TIL Microservice vs Monolith
POSTED ON:
TAGS: architecture dev
I've been debating over the past few months how to approach a big project at work.
The major consideration is if I go Microservice, or if I go Monolith.
What are Microservices?
Microservices are pieces of software (often just isolated functions) that do a single, tiny, independent part of a bigger application. If your application were a big company, each employee would be a microservice, each playing their own specific and small role, working alongside but independently from their coworkers. This lets you make changes to individual microservices without affecting the rest of the application. In a big company replacing or retasking one employee in a large team would probably not affect the rest of the company all that much.
via [API vs. Microservices: A Beginners Guide to Understand]

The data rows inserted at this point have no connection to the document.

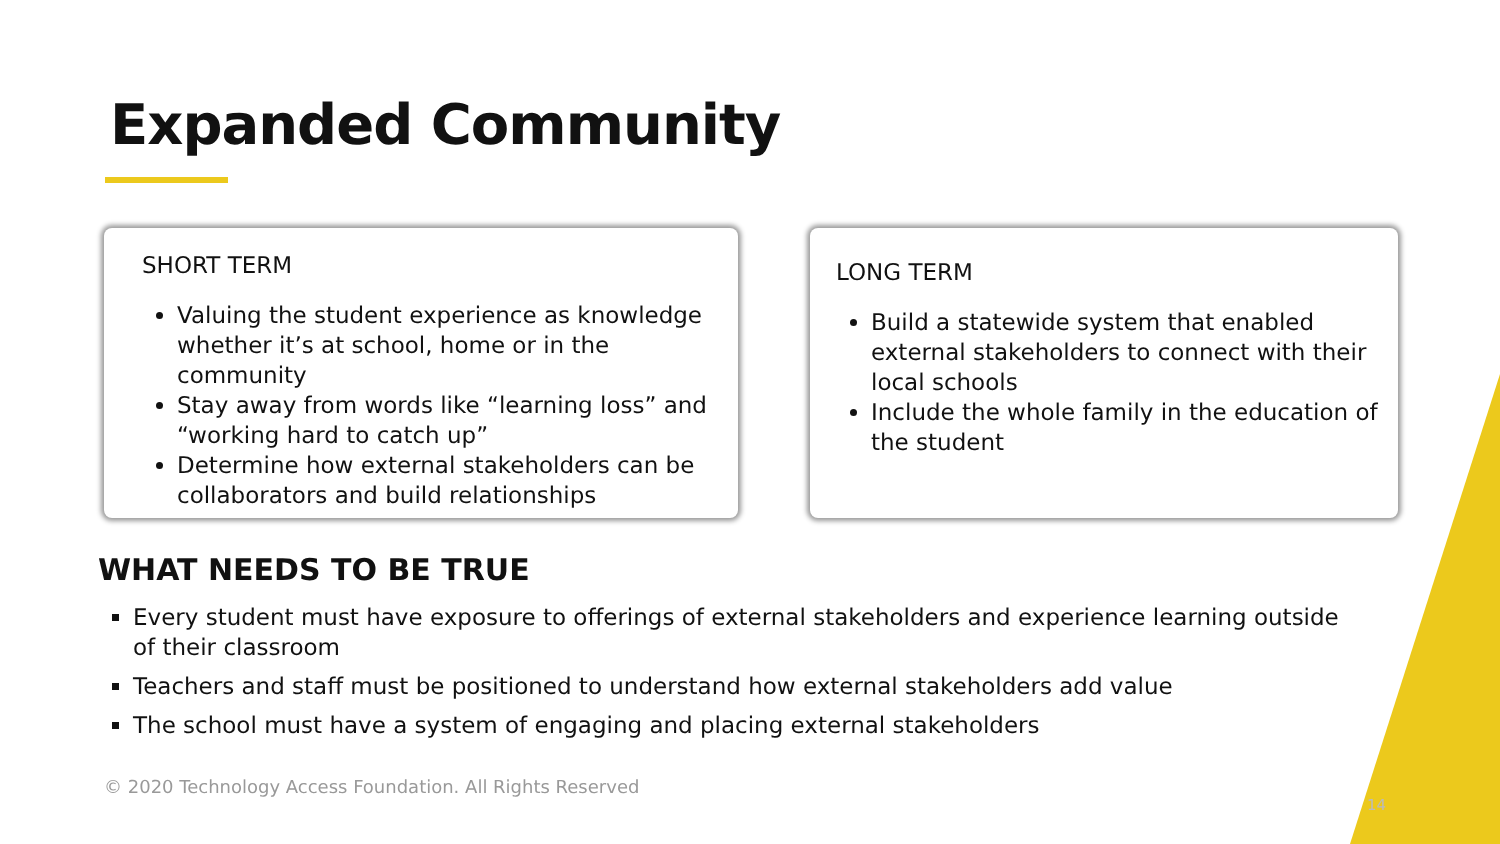Expanded Community
SHORT TERM
Valuing the student experience as knowledge whether it’s at school, home or in the community
Stay away from words like “learning loss” and “working hard to catch up”
Determine how external stakeholders can be collaborators and build relationships
LONG TERM
Build a statewide system that enabled external stakeholders to connect with their local schools
Include the whole family in the education of the student
WHAT NEEDS TO BE TRUE
Every student must have exposure to offerings of external stakeholders and experience learning outside of their classroom
Teachers and staff must be positioned to understand how external stakeholders add value
The school must have a system of engaging and placing external stakeholders
© 2020 Technology Access Foundation. All Rights Reserved
14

(https://snipcart.com/blog/microservices-vs-api)
The benefits:
-
Microservices shine when you have to distribute the work across teams with different release schedules, different techs maybe, different processes. ref
-
You can quickly depreciate and remove unused parts. Netflix keep the old instance with the previous version running until it doesn't receive any calls, then it gets dismantled. ref
-
If one microservice goes down, the damage is isolated to only that instance.
-
Microservices aka separate processes provides forced boundaries between code. ref
-
Geographically dispersed teams; differences in security and auditing requirements across services; differences in technology (certain domains have better tooling in particular languages); and differences in the pace of release cycles are all examples of where a micro service architecture might be useful, and I’m sure there are many more use cases. ref
As for monoliths:
- When you have a small dev team, focus on modular components run as a monolith, and you will save yourself, time, money, and many headaches. If it's built modular enough, you'll be able to microservice it later as needed. ref
Not much needs to be said that wasn't covered above.
The end result #
Microservices exist to scale developers. Only when you face issues from too many devs working on the same repo are microservices a viable option. Until then, until you hit those problems you should use a monolith. ref
I landed on this as my answer.
You can do way more damage setting up a microservice architecture incorrectly in the long run than a really bad monolith.